The relation trigger dictionary comprises of all interaction terms from the training corpus. After reviewing the training corpus for relation trigger terms, we retrieved not one but many variants of the same relation trigger occurring in alternative verb-phrase groups. For example, “change in expression” can be represented as one of the following verb-phrases: Change MicroRNA-21 Expression, Expression of caveolin-1 was changed, Change in high levels of high-mobility group A2 expression, change of the let-7e and miR-23a/b expression, expression of miR-199b-5p in the non-metastatic cases was significantly changed, etc. To allow flexibility for capturing relation trigger along with its variants spanning over different phrase length, we first manually represented all the relations in its root form, such as “regulate expression” to “regulate” ( cf. Relation_Dictionary.txt file in Dataset 1). The base form has been extended manually to different spelling variants, e.g. regulate to regulatory, regulation, etc., the detailed listing of variants is provided in Word_variations.txt in Dataset 1. Not all combinations of the root forms are logical; target and up-regulation terms cannot be combined to form a relation trigger. Thus, we additionally defined a set of relation combinations that are allowed (see Permutation_terms.txt in Dataset 1 for all combinations).
For all named entity recognition performed, the dictionary-based system ProMiner 31 is used. Supplementary Table A ( Dataset 1) provides a quantitative estimate of the entities available in the dictionaries used in this work.
Relation extraction
We consider three approaches for addressing automatic extraction of interacting entity pairs from free text, described in the following.
The co-occurrence approach serves as a baseline. Assuming all interactions to be present in isolated sentences, this approach is complete but may be limited in precision. Reducing the number of false positives can be achieved by filtering with the dictionary of relation triggers occurring in the same sentence. The rationale behind this filter is that the interaction is more likely to be described if such a term is present (we refer to this as tri-occurrence).
To increase the precision, we use a machine learning-based approach formulating the relation detection as a binary classification problem: each instance (consisting of a pair of entities) is classified either as not-containing a relation or belonging to one of the four-relation classes. Our system uses lexical and dependency parsing features. We evaluate linear support vector machines (SVM) 32 as implemented in the LibSVM library, as well as LibLINEAR, a specialized implementation for processing large data sets 33, and naive Bayes classifiers 34. For more details, we refer to Bobić et al. 35.

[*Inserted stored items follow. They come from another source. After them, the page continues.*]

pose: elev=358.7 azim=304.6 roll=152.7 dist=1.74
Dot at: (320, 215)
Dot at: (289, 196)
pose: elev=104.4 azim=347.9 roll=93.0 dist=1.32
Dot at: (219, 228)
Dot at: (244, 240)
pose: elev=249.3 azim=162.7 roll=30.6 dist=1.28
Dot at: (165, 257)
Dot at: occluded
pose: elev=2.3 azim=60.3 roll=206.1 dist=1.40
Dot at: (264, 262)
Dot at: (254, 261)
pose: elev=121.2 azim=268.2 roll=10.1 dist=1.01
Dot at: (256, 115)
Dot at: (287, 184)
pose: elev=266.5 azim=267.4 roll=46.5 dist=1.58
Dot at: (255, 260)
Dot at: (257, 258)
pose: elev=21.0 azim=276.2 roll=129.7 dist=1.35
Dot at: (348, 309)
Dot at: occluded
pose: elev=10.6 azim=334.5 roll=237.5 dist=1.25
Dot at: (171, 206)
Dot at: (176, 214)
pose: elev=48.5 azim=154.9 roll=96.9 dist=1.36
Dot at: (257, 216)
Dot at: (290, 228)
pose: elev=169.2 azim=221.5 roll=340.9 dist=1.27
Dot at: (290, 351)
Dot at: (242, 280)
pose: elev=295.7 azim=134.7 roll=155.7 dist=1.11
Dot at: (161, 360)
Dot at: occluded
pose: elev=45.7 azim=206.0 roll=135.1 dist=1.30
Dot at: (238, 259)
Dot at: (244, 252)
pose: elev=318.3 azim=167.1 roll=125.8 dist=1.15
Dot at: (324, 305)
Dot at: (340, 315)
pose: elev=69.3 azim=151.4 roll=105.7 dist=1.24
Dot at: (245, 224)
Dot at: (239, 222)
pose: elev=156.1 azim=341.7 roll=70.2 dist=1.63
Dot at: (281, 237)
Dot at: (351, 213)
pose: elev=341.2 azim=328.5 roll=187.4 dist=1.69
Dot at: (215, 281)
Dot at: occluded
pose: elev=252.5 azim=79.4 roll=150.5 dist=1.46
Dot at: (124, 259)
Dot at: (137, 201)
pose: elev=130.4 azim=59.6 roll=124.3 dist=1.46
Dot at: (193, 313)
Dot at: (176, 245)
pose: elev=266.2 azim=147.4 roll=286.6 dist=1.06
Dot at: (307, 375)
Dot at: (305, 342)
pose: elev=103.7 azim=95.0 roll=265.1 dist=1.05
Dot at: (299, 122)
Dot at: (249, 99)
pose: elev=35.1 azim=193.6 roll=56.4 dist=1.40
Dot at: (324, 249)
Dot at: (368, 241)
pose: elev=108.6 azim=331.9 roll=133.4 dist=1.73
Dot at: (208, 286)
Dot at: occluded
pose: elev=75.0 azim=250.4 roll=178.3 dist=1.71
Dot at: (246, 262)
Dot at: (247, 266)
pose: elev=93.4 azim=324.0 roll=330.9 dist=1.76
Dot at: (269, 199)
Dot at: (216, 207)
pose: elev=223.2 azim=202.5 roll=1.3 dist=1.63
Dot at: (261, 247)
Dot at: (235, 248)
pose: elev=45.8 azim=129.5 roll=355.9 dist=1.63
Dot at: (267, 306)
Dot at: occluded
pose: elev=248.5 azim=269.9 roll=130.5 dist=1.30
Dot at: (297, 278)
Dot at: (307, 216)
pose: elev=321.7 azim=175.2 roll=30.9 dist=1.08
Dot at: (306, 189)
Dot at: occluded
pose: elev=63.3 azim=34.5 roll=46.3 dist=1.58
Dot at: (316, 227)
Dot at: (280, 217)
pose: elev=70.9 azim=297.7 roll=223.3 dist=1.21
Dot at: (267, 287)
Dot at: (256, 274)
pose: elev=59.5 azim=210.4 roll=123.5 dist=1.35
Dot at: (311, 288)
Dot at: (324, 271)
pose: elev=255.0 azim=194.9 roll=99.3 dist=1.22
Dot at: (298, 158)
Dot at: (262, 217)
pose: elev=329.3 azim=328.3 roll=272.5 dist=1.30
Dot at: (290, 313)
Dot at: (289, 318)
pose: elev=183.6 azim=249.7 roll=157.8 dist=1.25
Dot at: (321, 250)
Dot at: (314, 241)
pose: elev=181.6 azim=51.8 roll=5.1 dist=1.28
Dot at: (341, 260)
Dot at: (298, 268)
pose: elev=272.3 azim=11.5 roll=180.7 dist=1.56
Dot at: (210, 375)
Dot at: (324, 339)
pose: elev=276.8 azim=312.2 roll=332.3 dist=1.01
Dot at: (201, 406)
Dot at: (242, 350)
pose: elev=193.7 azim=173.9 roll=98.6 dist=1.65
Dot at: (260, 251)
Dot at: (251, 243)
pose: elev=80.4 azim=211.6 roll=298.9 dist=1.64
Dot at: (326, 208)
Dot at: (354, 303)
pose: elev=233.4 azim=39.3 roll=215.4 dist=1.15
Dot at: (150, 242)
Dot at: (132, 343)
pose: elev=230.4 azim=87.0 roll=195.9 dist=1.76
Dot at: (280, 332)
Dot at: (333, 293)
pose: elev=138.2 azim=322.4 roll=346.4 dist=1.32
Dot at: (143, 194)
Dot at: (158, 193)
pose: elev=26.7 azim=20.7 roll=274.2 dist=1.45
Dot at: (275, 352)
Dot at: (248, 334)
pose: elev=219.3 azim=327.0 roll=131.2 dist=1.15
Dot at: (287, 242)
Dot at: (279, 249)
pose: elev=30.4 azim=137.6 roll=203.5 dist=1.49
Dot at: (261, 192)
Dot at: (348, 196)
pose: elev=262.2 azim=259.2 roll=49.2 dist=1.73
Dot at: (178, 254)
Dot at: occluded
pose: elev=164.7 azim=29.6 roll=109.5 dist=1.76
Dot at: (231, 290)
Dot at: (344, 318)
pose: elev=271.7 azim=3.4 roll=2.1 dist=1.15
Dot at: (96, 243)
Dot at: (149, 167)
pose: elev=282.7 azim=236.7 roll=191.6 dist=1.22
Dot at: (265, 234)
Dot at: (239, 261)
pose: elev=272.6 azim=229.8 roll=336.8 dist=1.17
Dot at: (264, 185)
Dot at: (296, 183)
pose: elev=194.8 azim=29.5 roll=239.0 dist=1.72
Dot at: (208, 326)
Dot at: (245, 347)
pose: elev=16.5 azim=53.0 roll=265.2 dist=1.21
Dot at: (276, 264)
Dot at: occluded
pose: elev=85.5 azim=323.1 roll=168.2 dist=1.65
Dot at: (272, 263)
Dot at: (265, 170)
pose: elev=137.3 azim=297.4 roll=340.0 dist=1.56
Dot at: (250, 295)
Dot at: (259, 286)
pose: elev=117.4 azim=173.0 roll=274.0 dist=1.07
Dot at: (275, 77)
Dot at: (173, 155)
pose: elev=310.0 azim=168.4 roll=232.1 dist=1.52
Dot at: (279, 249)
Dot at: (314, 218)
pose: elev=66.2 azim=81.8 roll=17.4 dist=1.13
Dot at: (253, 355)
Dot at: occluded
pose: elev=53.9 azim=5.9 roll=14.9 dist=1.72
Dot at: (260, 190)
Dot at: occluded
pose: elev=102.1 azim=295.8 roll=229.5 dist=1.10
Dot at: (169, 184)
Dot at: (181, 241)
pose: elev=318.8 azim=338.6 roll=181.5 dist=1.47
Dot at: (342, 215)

Lexical features capture characteristics of tokens around the inspected pair of entities. The sentence text can roughly be divided into three parts: text between the entities, text before the entities, and text after the entities. Stemming 36 and entity blinding is performed to improve generalization. Features are bag-of-words and bi, tri, and quadri-gram based. This feature setting follows Yu et al. and Yang et al. 37, 38. The presence of relation triggers is also taken into account, using the previously described manually generated list. Next to lexical features, dependency parsing (created using Stanford parser) provides an insight into the entire grammatical structure of the sentence 39 and was performed using the Stanford CoreNLP library ( http://nlp.stanford.edu/software/corenlp.shtml). Deep parsing follows the shortest dependency path hypothesis 40. We analyzed the vertices v (tokens from the sentence) in the dependency tree from a lexical (text of the token) and syntactical (POS tag) perspective. Edges e in the tree correspond to the information about the grammatical relations between the vertices. Extracting relevant information from the dependency parse tree is usually done following the shortest dependency path hypothesis 40. Lexical and syntactical e-walks and v-walks on the shortest path are created by alternating sequence of vertices and edges, with the length of 3. We capture the information about the common ancestor vertex, in addition to checking whether the ancestor node represents a verb form ( e.g. POS tag could be VB, VBZ, VBD, etc.). Finally, the length of the shortest path (number of edges) between the entities is considered as a numerical feature.
Results and discussion
Please see README.txt in the zip file for precise details about the corpus and supplementary files. The updated zip file contains new files (Permutation_terms.txt, Non-Specific_miRNAs_Dictionary.txt and Word_variations.txt) and Table A has been updated.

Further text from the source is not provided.